## Task statement
Could you write out every line of the listing below verbatim, in its original languages and order, with each line kept separate?

====== Source information

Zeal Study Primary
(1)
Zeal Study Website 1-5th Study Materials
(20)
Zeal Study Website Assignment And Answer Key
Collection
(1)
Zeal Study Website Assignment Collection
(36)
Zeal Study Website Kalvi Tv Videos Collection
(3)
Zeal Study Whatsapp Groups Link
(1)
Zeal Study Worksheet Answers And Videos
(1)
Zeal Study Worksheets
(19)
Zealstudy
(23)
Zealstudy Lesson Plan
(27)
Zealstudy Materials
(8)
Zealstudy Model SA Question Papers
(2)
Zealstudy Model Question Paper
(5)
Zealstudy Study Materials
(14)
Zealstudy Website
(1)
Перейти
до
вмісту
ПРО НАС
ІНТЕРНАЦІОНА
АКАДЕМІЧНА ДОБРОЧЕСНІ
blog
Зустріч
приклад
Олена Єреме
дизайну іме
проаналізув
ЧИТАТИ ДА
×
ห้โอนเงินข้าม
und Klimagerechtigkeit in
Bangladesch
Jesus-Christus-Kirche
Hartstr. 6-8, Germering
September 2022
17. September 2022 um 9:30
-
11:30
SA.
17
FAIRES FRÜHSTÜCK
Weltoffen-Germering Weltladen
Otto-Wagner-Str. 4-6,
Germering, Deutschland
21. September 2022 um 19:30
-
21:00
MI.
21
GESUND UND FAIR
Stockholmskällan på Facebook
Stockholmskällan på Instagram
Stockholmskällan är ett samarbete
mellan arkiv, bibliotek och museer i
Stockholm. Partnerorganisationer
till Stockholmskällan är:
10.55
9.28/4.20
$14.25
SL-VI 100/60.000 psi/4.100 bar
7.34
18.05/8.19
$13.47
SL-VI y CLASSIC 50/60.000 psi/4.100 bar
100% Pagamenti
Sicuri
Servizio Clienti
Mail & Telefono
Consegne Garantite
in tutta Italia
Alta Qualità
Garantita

============

## Result for this task
Zeal Study Primary
(1)
Zeal Study Website 1-5th Study Materials
(20)
Zeal Study Website Assignment And Answer Key
Collection
(1)
Zeal Study Website Assignment Collection
(36)
Zeal Study Website Kalvi Tv Videos Collection
(3)
Zeal Study Whatsapp Groups Link
(1)
Zeal Study Worksheet Answers And Videos
(1)
Zeal Study Worksheets
(19)
Zealstudy
(23)
Zealstudy Lesson Plan
(27)
Zealstudy Materials
(8)
Zealstudy Model SA Question Papers
(2)
Zealstudy Model Question Paper
(5)
Zealstudy Study Materials
(14)
Zealstudy Website
(1)
Перейти
до
вмісту
ПРО НАС
ІНТЕРНАЦІОНА
АКАДЕМІЧНА ДОБРОЧЕСНІ
blog
Зустріч
приклад
Олена Єреме
дизайну іме
проаналізув
ЧИТАТИ ДА
×
ห้โอนเงินข้าม
und Klimagerechtigkeit in
Bangladesch
Jesus-Christus-Kirche
Hartstr. 6-8, Germering
September 2022
17. September 2022 um 9:30
-
11:30
SA.
17
FAIRES FRÜHSTÜCK
Weltoffen-Germering Weltladen
Otto-Wagner-Str. 4-6,
Germering, Deutschland
21. September 2022 um 19:30
-
21:00
MI.
21
GESUND UND FAIR
Stockholmskällan på Facebook
Stockholmskällan på Instagram
Stockholmskällan är ett samarbete
mellan arkiv, bibliotek och museer i
Stockholm. Partnerorganisationer
till Stockholmskällan är:
10.55
9.28/4.20
$14.25
SL-VI 100/60.000 psi/4.100 bar
7.34
18.05/8.19
$13.47
SL-VI y CLASSIC 50/60.000 psi/4.100 bar
100% Pagamenti
Sicuri
Servizio Clienti
Mail & Telefono
Consegne Garantite
in tutta Italia
Alta Qualità
Garantita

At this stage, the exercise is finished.